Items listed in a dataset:
===

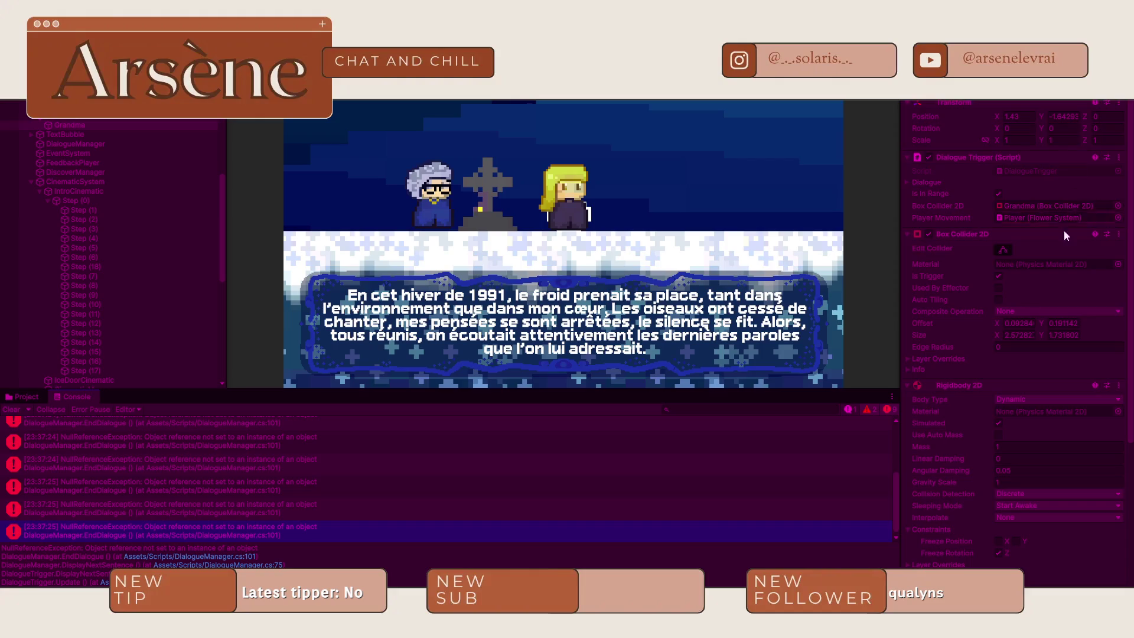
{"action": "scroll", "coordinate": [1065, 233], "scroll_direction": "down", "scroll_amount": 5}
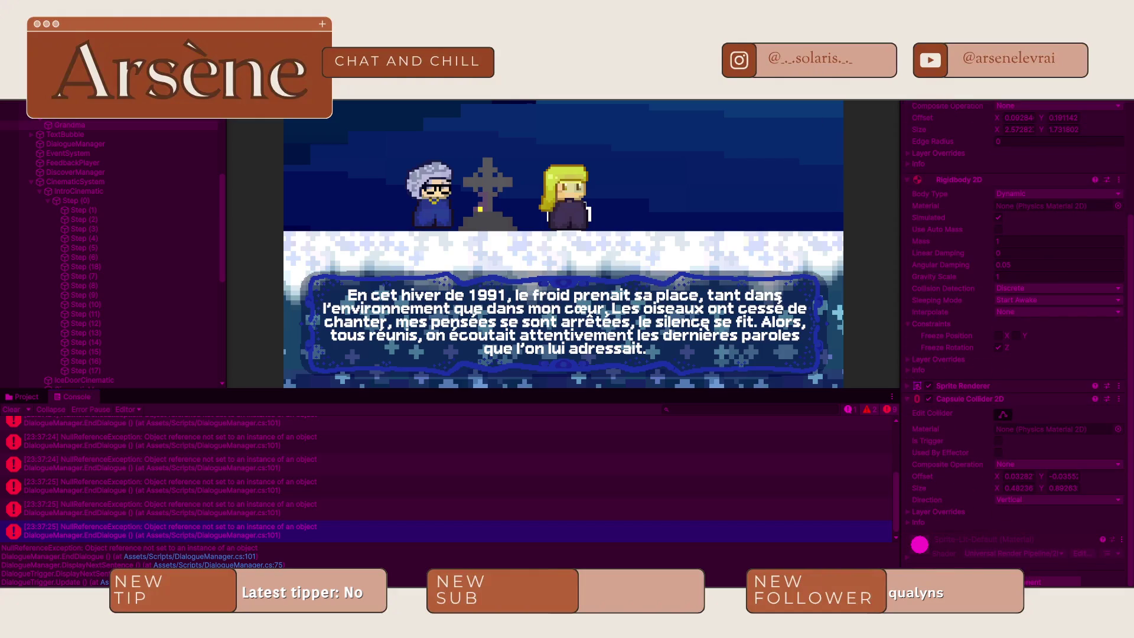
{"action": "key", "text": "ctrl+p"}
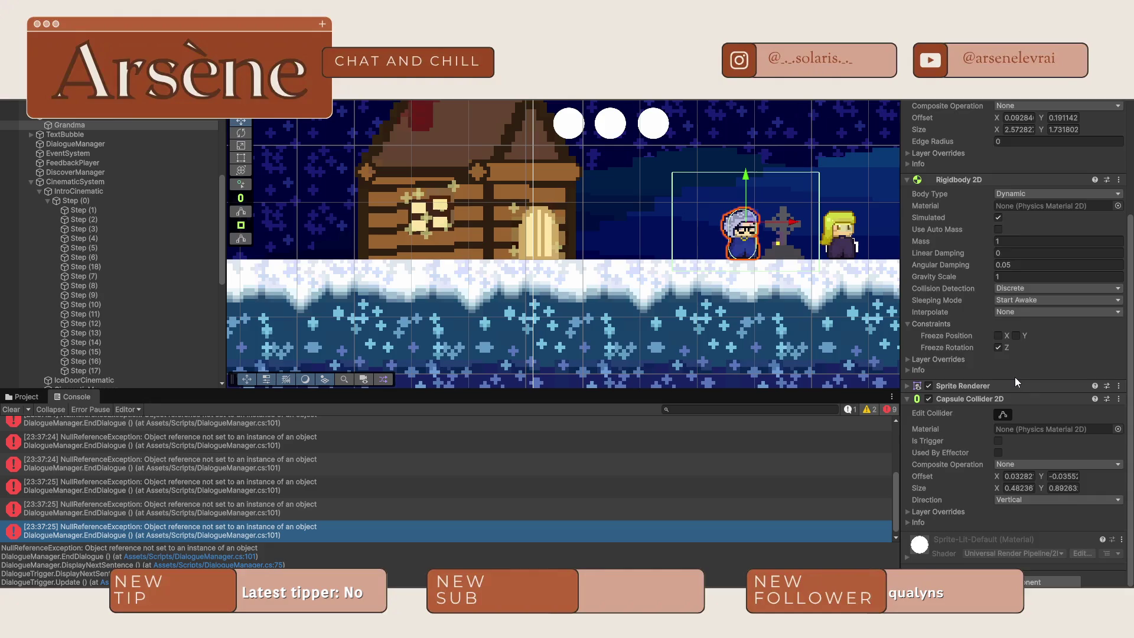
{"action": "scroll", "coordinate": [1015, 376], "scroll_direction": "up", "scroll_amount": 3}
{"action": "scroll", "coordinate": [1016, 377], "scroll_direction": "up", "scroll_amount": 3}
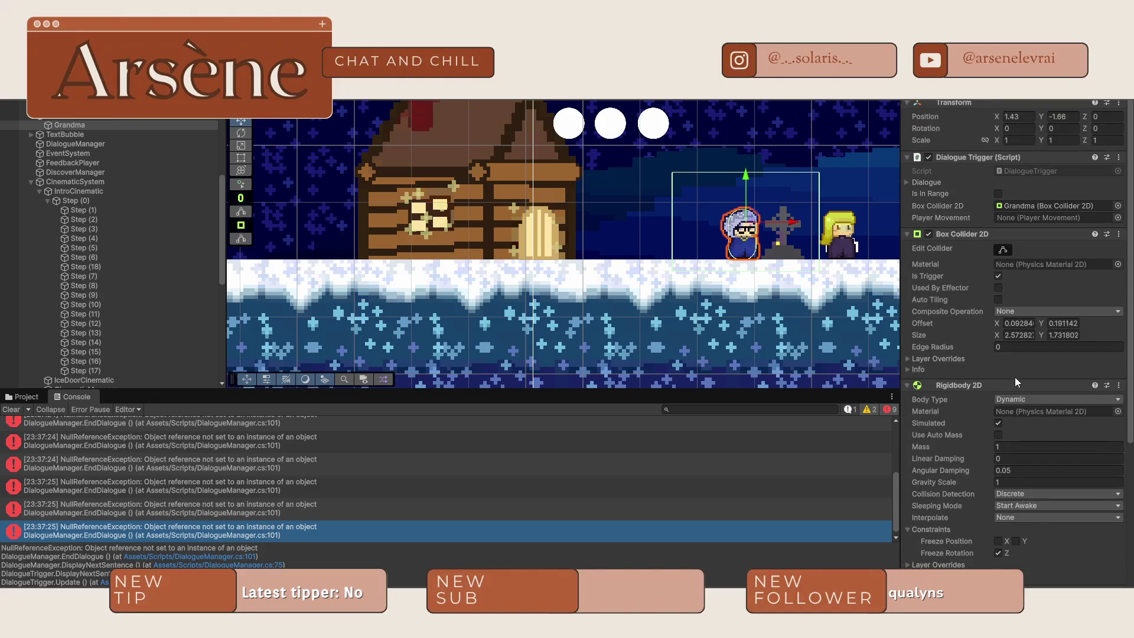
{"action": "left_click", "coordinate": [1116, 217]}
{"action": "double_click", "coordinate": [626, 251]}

===

**THE PROBLEM:**
For each line of the data that has the word "coordinate", report that line.

**ANSWER TO THIS EXERCISE:**
{"action": "scroll", "coordinate": [1065, 233], "scroll_direction": "down", "scroll_amount": 5}
{"action": "scroll", "coordinate": [1015, 376], "scroll_direction": "up", "scroll_amount": 3}
{"action": "scroll", "coordinate": [1016, 377], "scroll_direction": "up", "scroll_amount": 3}
{"action": "left_click", "coordinate": [1116, 217]}
{"action": "double_click", "coordinate": [626, 251]}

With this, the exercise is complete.